Assignment:
For the entries below, print exactly the lines between the line holding "middle mcp: (170, 119)" and the line holding "thumb ip: (916, 504)", inclusive, and nothing else.

•••••

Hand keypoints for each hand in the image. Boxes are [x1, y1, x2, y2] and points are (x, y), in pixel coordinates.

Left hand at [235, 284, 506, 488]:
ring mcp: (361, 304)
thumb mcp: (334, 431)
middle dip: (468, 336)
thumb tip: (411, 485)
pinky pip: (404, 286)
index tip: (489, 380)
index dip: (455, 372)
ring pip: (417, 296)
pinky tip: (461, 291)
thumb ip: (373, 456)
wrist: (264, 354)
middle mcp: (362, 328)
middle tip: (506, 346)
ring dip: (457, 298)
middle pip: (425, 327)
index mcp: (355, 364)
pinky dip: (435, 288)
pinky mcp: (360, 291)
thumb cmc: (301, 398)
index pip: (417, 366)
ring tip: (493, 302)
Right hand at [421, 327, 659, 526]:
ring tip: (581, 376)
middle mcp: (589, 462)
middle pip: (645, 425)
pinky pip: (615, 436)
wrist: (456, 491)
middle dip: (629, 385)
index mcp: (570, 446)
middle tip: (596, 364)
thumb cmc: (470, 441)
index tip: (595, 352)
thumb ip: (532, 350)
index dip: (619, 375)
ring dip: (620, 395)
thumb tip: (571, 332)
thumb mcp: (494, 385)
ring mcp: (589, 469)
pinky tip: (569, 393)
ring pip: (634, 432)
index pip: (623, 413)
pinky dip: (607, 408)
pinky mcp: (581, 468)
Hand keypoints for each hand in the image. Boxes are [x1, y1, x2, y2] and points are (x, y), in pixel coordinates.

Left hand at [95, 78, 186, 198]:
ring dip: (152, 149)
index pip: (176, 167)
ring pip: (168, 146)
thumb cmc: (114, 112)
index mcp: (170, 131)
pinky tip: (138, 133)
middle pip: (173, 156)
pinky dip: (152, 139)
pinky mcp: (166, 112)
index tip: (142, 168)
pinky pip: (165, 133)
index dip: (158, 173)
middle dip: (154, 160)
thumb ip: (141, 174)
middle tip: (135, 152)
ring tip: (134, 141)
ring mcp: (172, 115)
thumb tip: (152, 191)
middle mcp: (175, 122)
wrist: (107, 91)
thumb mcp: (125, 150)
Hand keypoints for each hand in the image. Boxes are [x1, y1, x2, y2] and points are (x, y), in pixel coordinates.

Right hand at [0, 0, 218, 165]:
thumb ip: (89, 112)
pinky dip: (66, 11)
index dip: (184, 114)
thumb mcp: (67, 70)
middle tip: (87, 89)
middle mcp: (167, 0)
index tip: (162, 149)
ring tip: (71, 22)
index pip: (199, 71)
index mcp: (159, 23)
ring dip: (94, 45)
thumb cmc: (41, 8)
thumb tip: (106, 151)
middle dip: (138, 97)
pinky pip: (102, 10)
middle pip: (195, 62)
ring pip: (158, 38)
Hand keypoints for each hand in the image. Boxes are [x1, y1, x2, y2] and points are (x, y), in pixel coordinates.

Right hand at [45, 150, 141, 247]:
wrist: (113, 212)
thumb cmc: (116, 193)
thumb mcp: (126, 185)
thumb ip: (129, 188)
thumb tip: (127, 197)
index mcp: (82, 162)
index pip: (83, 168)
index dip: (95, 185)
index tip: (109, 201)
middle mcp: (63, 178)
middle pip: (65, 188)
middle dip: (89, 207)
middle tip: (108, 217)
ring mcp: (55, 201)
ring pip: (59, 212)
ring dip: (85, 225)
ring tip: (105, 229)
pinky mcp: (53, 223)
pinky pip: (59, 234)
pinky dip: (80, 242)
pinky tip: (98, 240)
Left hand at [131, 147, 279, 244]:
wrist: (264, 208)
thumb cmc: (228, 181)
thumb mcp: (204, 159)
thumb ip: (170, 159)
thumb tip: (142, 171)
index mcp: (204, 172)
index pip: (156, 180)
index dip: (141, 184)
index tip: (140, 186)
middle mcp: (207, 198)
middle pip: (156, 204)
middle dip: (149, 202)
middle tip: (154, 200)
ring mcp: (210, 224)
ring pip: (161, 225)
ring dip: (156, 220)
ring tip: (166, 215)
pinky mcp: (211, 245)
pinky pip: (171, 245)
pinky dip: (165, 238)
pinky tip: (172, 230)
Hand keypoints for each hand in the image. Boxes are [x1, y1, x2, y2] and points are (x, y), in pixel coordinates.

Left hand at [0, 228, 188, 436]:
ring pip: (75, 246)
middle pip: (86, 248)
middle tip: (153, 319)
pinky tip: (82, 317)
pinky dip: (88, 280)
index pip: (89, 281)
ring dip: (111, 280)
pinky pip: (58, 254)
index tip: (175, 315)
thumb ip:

•••••

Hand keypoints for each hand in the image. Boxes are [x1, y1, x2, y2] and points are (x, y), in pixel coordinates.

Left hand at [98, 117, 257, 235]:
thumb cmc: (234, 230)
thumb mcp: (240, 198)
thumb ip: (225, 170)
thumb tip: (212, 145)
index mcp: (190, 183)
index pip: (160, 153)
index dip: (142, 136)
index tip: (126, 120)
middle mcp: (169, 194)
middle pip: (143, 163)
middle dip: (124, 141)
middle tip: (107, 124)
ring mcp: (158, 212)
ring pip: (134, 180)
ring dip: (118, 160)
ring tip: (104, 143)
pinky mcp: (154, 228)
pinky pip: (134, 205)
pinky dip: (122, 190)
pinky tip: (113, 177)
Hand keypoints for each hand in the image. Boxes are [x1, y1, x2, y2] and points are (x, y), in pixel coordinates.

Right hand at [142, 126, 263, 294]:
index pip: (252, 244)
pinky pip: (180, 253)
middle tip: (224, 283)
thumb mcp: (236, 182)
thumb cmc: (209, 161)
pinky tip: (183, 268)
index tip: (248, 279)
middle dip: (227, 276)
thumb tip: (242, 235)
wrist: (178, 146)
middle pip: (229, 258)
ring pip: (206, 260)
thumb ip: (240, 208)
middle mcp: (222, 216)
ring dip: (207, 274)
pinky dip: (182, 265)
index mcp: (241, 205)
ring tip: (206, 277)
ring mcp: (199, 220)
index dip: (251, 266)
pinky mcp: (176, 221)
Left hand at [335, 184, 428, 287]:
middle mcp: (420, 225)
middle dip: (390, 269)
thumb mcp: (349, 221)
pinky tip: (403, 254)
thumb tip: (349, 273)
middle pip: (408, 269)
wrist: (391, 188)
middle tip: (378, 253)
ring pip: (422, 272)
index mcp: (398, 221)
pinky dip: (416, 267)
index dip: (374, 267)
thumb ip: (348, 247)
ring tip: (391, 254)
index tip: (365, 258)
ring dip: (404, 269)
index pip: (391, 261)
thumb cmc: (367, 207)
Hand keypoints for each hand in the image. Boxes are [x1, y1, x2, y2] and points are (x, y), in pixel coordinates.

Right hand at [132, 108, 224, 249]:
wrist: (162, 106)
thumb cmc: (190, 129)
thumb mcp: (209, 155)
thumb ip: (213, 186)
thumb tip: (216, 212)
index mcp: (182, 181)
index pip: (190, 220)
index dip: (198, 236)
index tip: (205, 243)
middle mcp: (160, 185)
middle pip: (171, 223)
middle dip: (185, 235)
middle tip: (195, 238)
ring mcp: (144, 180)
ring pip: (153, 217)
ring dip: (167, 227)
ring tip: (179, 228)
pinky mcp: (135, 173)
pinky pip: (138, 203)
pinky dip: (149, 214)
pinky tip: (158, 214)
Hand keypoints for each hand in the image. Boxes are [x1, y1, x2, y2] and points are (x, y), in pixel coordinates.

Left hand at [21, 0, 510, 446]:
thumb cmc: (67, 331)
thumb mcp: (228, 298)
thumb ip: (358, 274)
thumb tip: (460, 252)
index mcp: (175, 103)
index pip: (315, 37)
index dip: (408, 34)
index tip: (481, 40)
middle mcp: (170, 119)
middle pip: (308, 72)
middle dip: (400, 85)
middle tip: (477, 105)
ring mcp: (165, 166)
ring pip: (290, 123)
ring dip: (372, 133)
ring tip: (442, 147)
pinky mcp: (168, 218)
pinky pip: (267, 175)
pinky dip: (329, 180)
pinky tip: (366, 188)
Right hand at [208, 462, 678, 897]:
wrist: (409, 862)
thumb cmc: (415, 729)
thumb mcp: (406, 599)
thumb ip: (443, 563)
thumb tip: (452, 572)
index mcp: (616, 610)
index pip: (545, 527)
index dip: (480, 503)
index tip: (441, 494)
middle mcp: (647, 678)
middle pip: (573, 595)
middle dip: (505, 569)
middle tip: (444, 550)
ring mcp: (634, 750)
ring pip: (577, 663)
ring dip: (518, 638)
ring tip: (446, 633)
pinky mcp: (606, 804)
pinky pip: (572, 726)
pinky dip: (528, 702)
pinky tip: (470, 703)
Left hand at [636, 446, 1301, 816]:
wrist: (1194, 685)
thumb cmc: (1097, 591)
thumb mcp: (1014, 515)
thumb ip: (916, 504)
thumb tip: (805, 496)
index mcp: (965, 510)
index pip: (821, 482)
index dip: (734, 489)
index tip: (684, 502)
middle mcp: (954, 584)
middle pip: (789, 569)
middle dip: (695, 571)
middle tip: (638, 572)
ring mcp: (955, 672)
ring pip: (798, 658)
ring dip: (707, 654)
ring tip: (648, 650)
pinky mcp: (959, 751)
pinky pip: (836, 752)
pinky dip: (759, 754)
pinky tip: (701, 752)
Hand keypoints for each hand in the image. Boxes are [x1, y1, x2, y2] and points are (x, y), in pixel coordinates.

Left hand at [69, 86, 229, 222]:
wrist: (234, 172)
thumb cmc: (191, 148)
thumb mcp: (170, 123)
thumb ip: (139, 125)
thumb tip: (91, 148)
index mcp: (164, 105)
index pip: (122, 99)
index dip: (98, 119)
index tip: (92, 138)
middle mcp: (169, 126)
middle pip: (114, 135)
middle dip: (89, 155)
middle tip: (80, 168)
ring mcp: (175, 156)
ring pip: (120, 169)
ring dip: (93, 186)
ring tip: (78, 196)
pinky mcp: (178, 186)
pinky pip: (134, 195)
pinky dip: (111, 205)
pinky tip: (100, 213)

•••••

Answer section:
middle mcp: (170, 119)
middle pip: (308, 72)
middle dip: (400, 85)
middle tip: (477, 105)
ring mcp: (165, 166)
ring pip: (290, 123)
ring dip: (372, 133)
ring tip: (442, 147)
pinky mcp: (168, 218)
pinky pip: (267, 175)
pinky dip: (329, 180)
pinky tip: (366, 188)
Right hand at [208, 462, 678, 897]:
wrist: (409, 862)
thumb cmc: (415, 729)
thumb mcp: (406, 599)
thumb ip: (443, 563)
thumb tip: (452, 572)
index mcp: (616, 610)
index pip: (545, 527)
index dip: (480, 503)
index tip: (441, 494)
middle mcp: (647, 678)
middle pip: (573, 595)
middle dip: (505, 569)
middle tip: (444, 550)
ring mcp: (634, 750)
ring pip: (577, 663)
ring dip: (518, 638)
ring tip: (446, 633)
pinky mcp: (606, 804)
pinky pip: (572, 726)
pinky dip: (528, 702)
pinky tip: (470, 703)
Left hand at [636, 446, 1301, 816]:
wrist: (1194, 685)
thumb cmc: (1097, 591)
thumb mcp: (1014, 515)
thumb ip: (916, 504)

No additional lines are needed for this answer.